### Work task 1
According to the HTTP overview, which version of HTTP is the current one?
** Extract follows **
Overview of HTTP

URLs and resources

URLs specify the location of a resource. A resource is often a static file, such as an HTML document, an image, or a sound file. But increasingly, it may be a dynamically generated object, perhaps based on information stored in a database.

When a user agent requests a resource, what is returned is not the resource itself, but some representation of that resource. For example, if the resource is a static file, then what is sent to the user agent is a copy of the file.

Multiple URLs may point to the same resource, and an HTTP server will return appropriate representations of the resource for each URL. For example, an company might make product information available both internally and externally using different URLs for the same product. The internal representation of the product might include information such as internal contact officers for the product, while the external representation might include the location of stores selling the product.

This view of resources means that the HTTP protocol can be fairly simple and straightforward, while an HTTP server can be arbitrarily complex. HTTP has to deliver requests from user agents to servers and return a byte stream, while a server might have to do any amount of processing of the request.

HTTP characteristics

HTTP is a stateless, connectionless, reliable protocol. In the simplest form, each request from a user agent is handled reliably and then the connection is broken. Each request involves a separate TCP connection, so if many resources are required (such as images embedded in an HTML page) then many TCP connections have to be set up and torn down in a short space of time.

Thera are many optimisations in HTTP which add complexity to the simple structure, in order to create a more efficient and reliable protocol.

Versions

There are 3 versions of HTTP

  • Version 0.9 - totally obsolete
  • Version 1.0 - almost obsolete
  • Version 1.1 - current

Each version must understand requests and responses of earlier versions.
** End of Extract **
### Work task 2
Rewrite the stored entries below so that "CONTATTACI" becomes "CONTACT", keeping everything else the same. Omit the pictures from your answer.
** Given records follows **
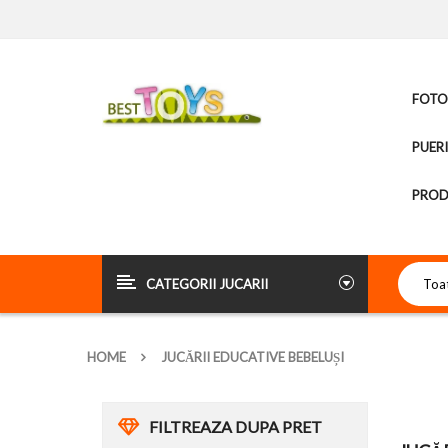
FOTOL
PUER
PROD
CATEGORII JUCARII
HOME
JUCĂRII EDUCATIVE BEBELUȘI
FILTREAZA DUPA PRET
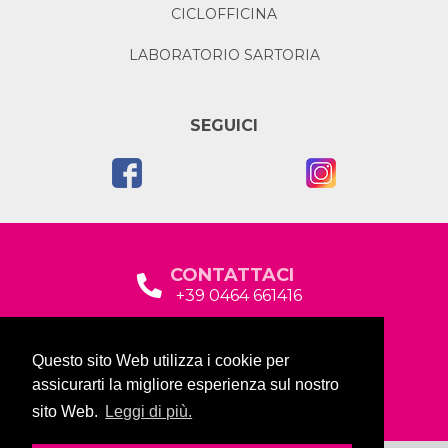
CICLOFFICINA
LABORATORIO SARTORIA
SEGUICI
CONTATTACI
+39 0464 661416
segreteria@garda2015sociale.it
Questo sito Web utilizza i cookie per
Via Baltera, 19
assicurarti la migliore esperienza sul nostro
38066 Riva del Garda (TN)
sito Web.
Leggi di più.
** End of Given records **
### Your response 1
Version 1.1

### Your response 2
FOTOL
PUER
PROD
CATEGORII JUCARII
HOME
JUCĂRII EDUCATIVE BEBELUȘI
FILTREAZA DUPA PRET
CICLOFFICINA
LABORATORIO SARTORIA
SEGUICI
CONTACT
+39 0464 661416
segreteria@garda2015sociale.it
Questo sito Web utilizza i cookie per
Via Baltera, 19
assicurarti la migliore esperienza sul nostro
38066 Riva del Garda (TN)
sito Web.
Leggi di più.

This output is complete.